2. **Calculate Distances:** Calculate the Euclidean distance between the new flower and all the other flowers in the dataset:
   ```python
   d(x, x_i) = sqrt(sum((x_j - x_{i,j})^2 for j in range(n)))
   ```
3. **Find the 3 Nearest Neighbors:** Based on the calculated distances, identify the 3 nearest flowers to the new data point.
4. **Classify:** Take a majority vote among the 3 nearest neighbors. If 2 out of the 3 neighbors are classified as `Setosa`, and 1 is classified as `Versicolor`, the new flower would be classified as `Setosa`.

### **KNN for Regression: Example**

Now, let’s consider a regression problem where we want to predict the house price based on features like the number of rooms, lot size, and proximity to a city center.

- **Dataset:**
   - **Features:** Number of rooms, lot size, distance from city center.
   - **Labels:** House prices.

- **New Data Point:** Suppose we have a new house with 3 rooms, a lot size of 500 sq meters, and it is 10 km from the city center. We want to predict its price.

**Steps:**
1. **Choose K:** Let’s select \( K = 3 \).
2. **Calculate Distances:** Compute the Euclidean distance between the new house and all the other houses in the dataset based on their features.
3. **Find the 3 Nearest Neighbors:** Identify the 3 houses that are closest to the new house.
4. **Predict the Price:** Take the average of the prices of the 3 nearest houses. Suppose the prices of the nearest houses are $200,000, $220,000, and $210,000. Then the predicted price would be:
   ```python
   Predicted Price = (200000 + 220000 + 210000) / 3 = 210000
   ```

### **Key Points to Consider**

1. **Distance Metric:** The choice of distance metric impacts KNN performance. Euclidean distance is the most common, but for categorical data, Hamming distance might be used, and for Manhattan distance, L1 norm can be used.

2. **Value of K:**
   - Small values of K (e.g., \( K = 1 \)) make the model sensitive to noise in the dataset but provide more flexible decision boundaries.
   - Large values of K smooth out predictions but may blur the distinctions between different classes.

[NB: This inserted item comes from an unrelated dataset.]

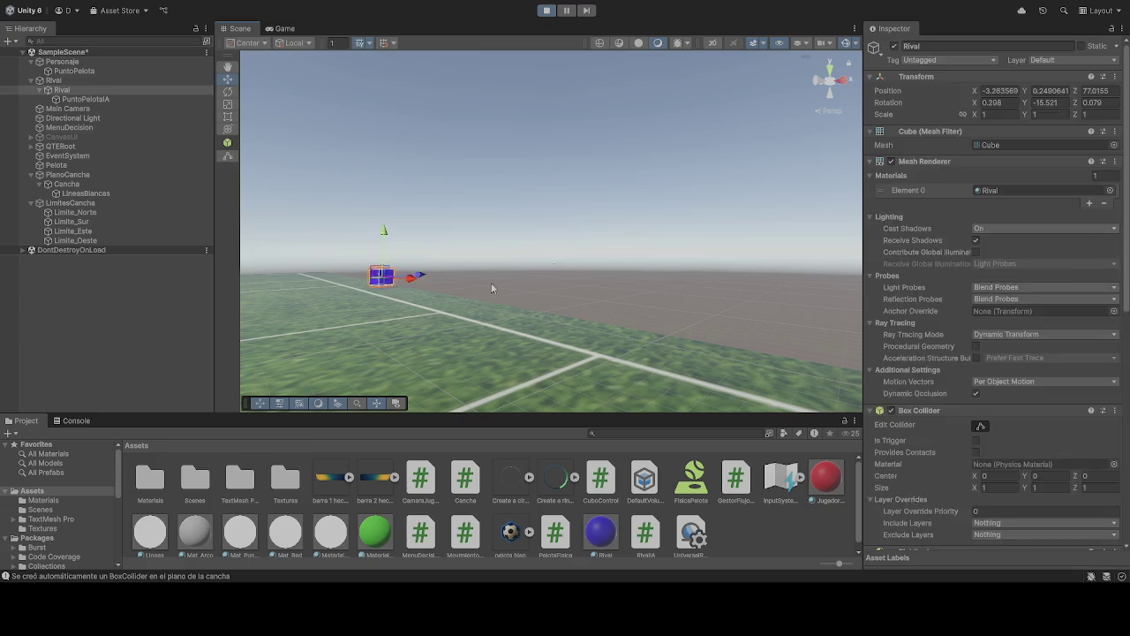
key("f")
left_click(1047, 489)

3. **Scaling/Normalization:** Since KNN relies on distance calculations, it’s important to scale or normalize the feature values to avoid one feature dominating the distance calculation. For instance, features with larger ranges can distort the distances unless the data is scaled.

4. **Lazy Learner:** KNN is a **lazy learning algorithm**, meaning it doesn’t learn a model during the training phase. All computation is deferred until prediction, which can lead to high computational cost when the dataset is large.

### **Advantages of KNN**
- **Simplicity:** Easy to implement and understand.
- **No Training Phase:** No explicit model training is required, making KNN suitable for dynamic datasets where data frequently changes.
- **Versatility:** Can be used for both classification and regression tasks.

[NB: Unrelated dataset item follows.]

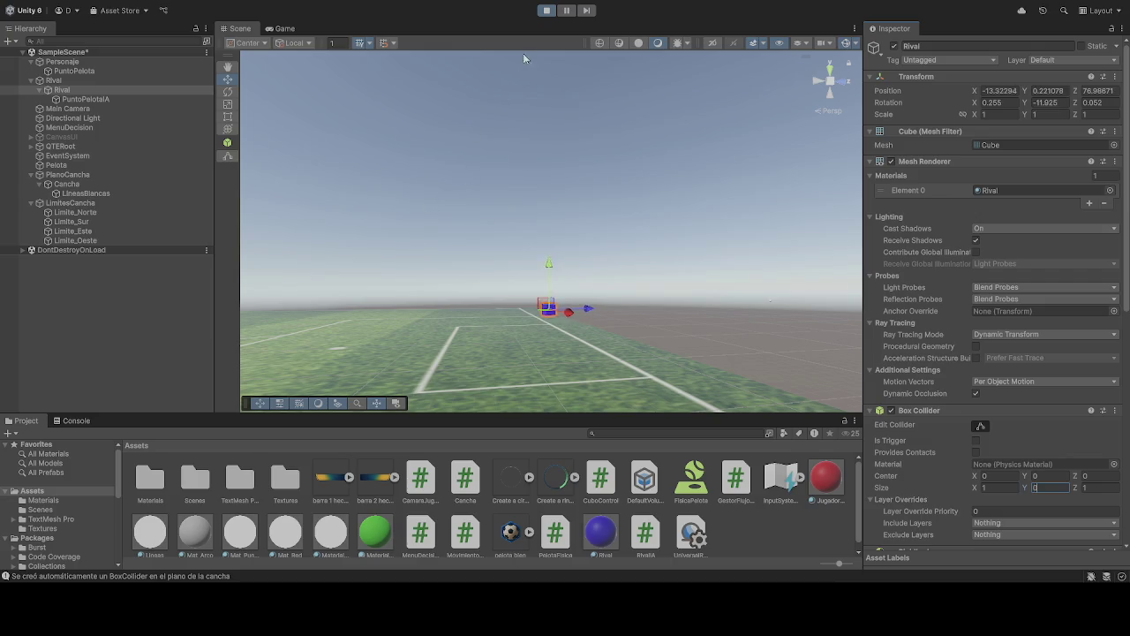
left_click(547, 9)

### **Disadvantages of KNN**
- **Computationally Expensive:** During prediction, KNN requires calculating the distance between the query point and all other points in the dataset, which can be slow for large datasets.
- **Memory Intensive:** KNN stores all training data, which can consume a lot of memory.
- **Sensitive to Irrelevant Features:** If irrelevant features are included, they can distort the distance metric and lead to poor performance. Therefore, feature selection is crucial.
- **Imbalanced Datasets:** KNN struggles with imbalanced datasets where one class dominates, as the majority class will be more likely to be chosen.

### **Conclusion**

KNN is a versatile algorithm that can be used for both classification and regression. Its performance heavily depends on the choice of K, distance metric, and scaling of data. It is best suited for smaller datasets, as it requires a lot of computational resources for large datasets. However, its simplicity and effectiveness make it a popular choice for many applications.